Teradata will offer a new version of its multi-cloud analytics platform VantageCloud with low-cost object storage along with expanded ClearScape Analytics suite that supports in-database analytics for artificial intelligence operations, it said on Monday.
Dubbed VantageCloud Lake and not to be confused with VantageCloud Enterprise edition, which is geared towards IT-managed enterprise workloads, the new self-service cloud-based platform is aimed at accelerating business outcomes for enterprises, especially smaller ad-hoc, exploratory, and departmental workloads, said Stephen Brobst, chief technology officer at Teradata.
“In the Lake (edition) we’ve optimized for low cost per terabyte for scanning types of workloads, which are sort of quick in-and-out operational intelligence kinds of workloads,” Brobst said, adding that the Lake edition can be scaled up or down as needed since its service level agreements (SLAs) are different from the enterprise edition’s.
These abilities, according to Teradata, could provide enterprises with advantages such as launching new projects across departments by leveraging core data, aligning compute resources across the platform and maintaining overall governance and cost control.
Some of the other features of VantageCloud Lake include workload management and workload isolation along with clear separation of compute and storage, and rolling updates that needs no downtime or intervention.
VantageCloud Lake Edition is available on AWS, Teradata said, adding that it will be available on all major public cloud services by early 2023.
Teradata could upend rivals with VantageCloud Lake
Teradata, which competes with the likes of Snowflake, AWS, Google Cloud, Microsoft, Oracle and IBM in the analytics platform space, could have an edge over its rivals with the launch of VantageCloud Lake, analysts said.
“VantageCloud Lake expands Teradata’s addressable market by complementing the VantageCloud Enterprise offering. Teradata is already well-engaged in data-intensive industries but VantageCloud Lake could lower the barriers to adoption by smaller companies and digital natives and strengthen Teradata’s competitive positioning in relation to other cloud-native analytics data platform offerings,” said Matt Aslett, vice president and research director at Ventana Research.
The new product does a one-up on Snowflake as it offers a more modern architecture harnessing low-cost object storage and cloud-native serverless scaling, said Doug Henschen, principal analyst, Constellation Research.
“VantageCloud Lake delivers the simple self-service deployment and serverless auto-scaling capabilities that Snowflake is known for, but it also offers the advanced analytics and data science options through ClearScape Analytics,” Henschen added.

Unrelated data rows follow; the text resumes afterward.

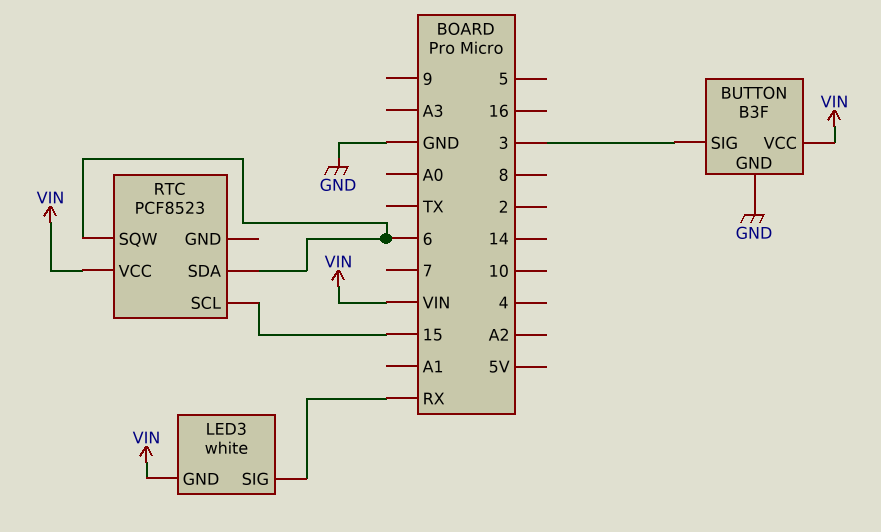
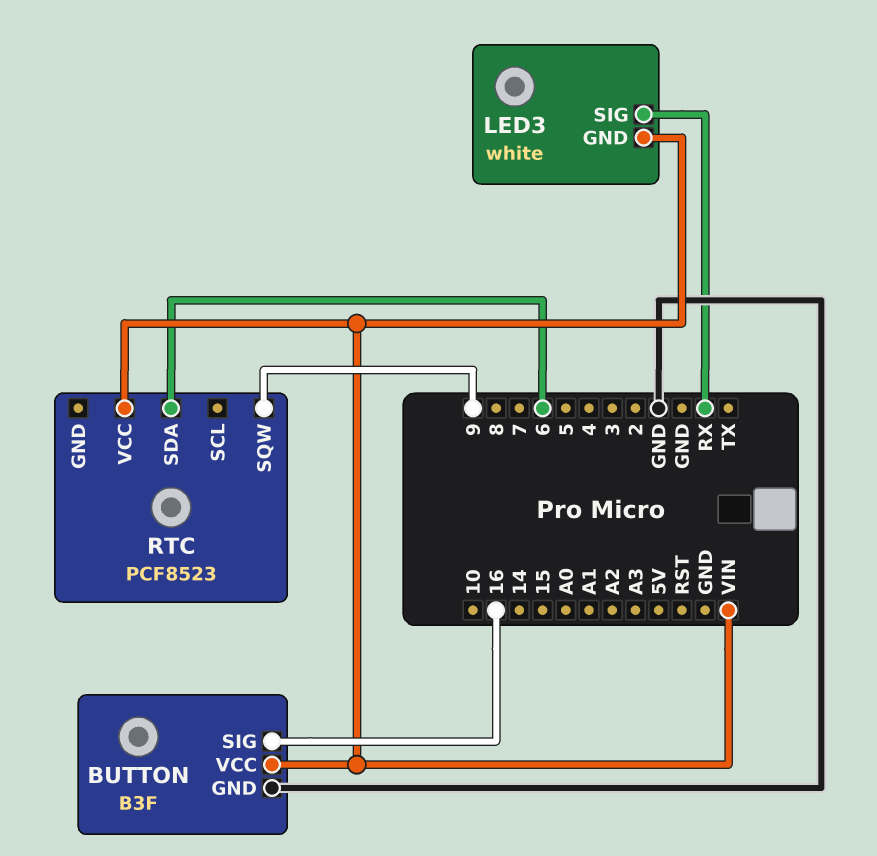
BUTTON pin SIG: 3 -> 16
RTC pin SCL: 15 -> none
RTC pin SQW: 6 -> 9

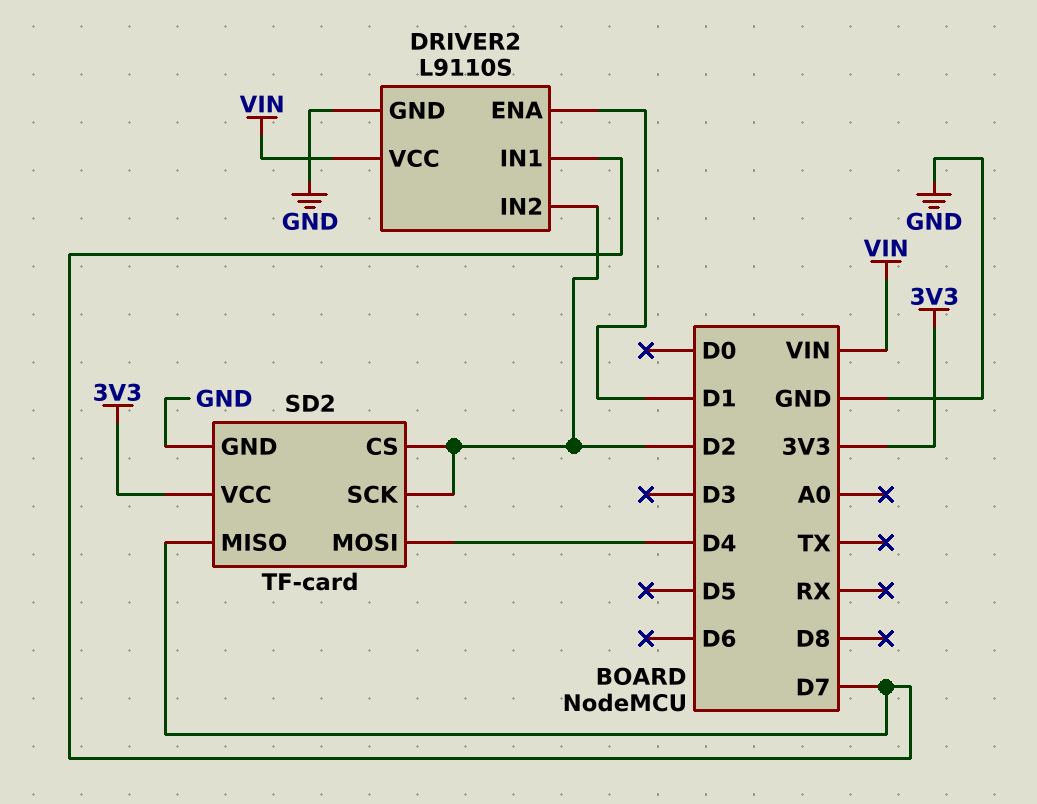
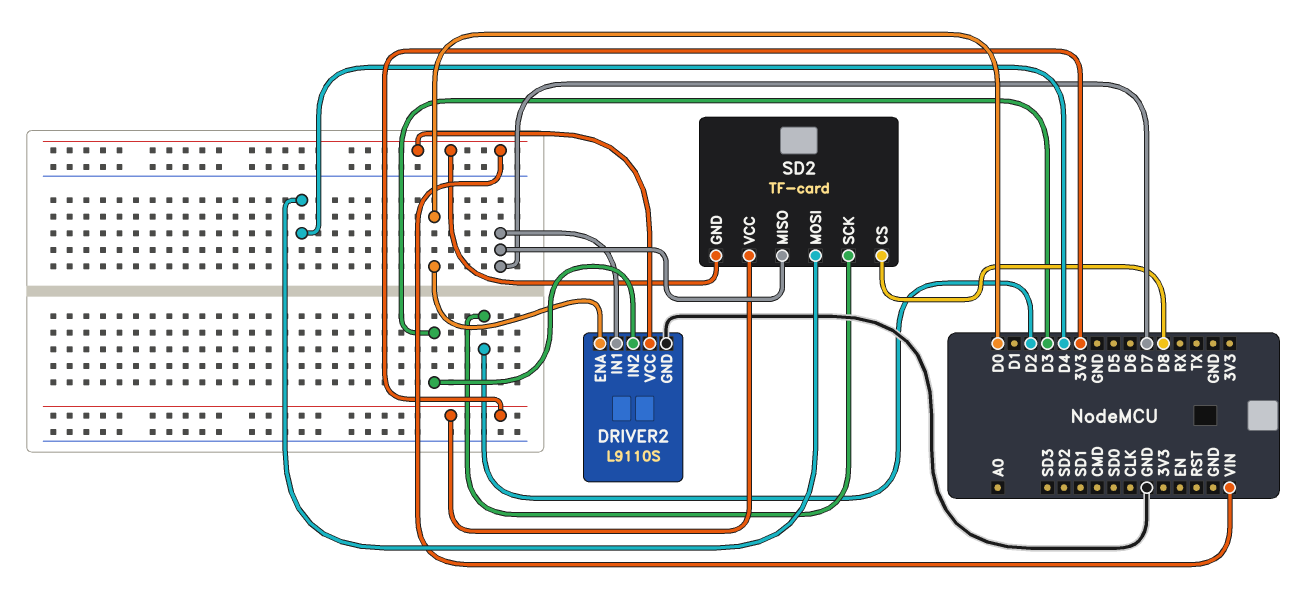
DRIVER2 pin ENA: D1 -> D0
DRIVER2 pin IN2: D2 -> D3
SD2 pin CS: D2 -> D8
SD2 pin GND: GND -> VIN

Snowflake seems to have just scratched the surface in terms of the depth and breadth of data science capabilities that companies need with its Snowpark offering and the recent addition of support for Python, Henschen said.
However, the analyst pointed out that VantageCloud Lake edition’s administrative self-service and auto scaling capabilities are the main draw for mid-sized companies and departments unsure of their analytical data platform needs.
“The administrative self-service and auto scaling capabilities are what drives customers to Snowflake. The new offering should make Teradata more competitive in that segment,” Henschen said.
VantageCLoud Lake is a lakehouse approach by Teradata
Teradata’s new offering could be a simple answer to the data lakehouse approach and competes with the likes of AWS Redshift Serverless, an auto-scaling version of the Redshift service introduced last year, and Google BigQuery, which has always been attractive to enterprises from an ease-of-administration and auto-scaling perspective, Tony Baer, principal analyst at DBInsight said.
The addition of ClearScape analytics in the Lake edition also provides support for AIOps across an enterprise though they remain free to use the tools and language of their choice, analysts pointed out.
“ClearScape analytics acts as a focal point for Teradata customers’ analytics efforts by providing data scientists and developers with additional functionality, including an expanded in-database analytics library and new ModelOps capabilities, that can be applied to data in the VantageCloud platform without needing to extract it into other tools and platforms,” said Aslett.
ClearScape Analytics has added another 50 functions to address time-series analysis and other complex workloads, said Sanjeev Mohan, principal analyst at SanjMo, adding that other companies such as Snowflake have added in-database ML capabilities this summer.
“ClearScape Analytics’ integration with well-known ML frameworks and products like Amazon SageMaker, Dataiku, H2O.ai, etc. will further increase the adoption of ML within organizations as it makes it easier to leverage existing investments in already-developed models and in current-state ML platforms,” Mohan said, adding that enterprise users, for example, can use Teradata plug-in for Dataiku, or APIs for Amazon to closely integrate models and data.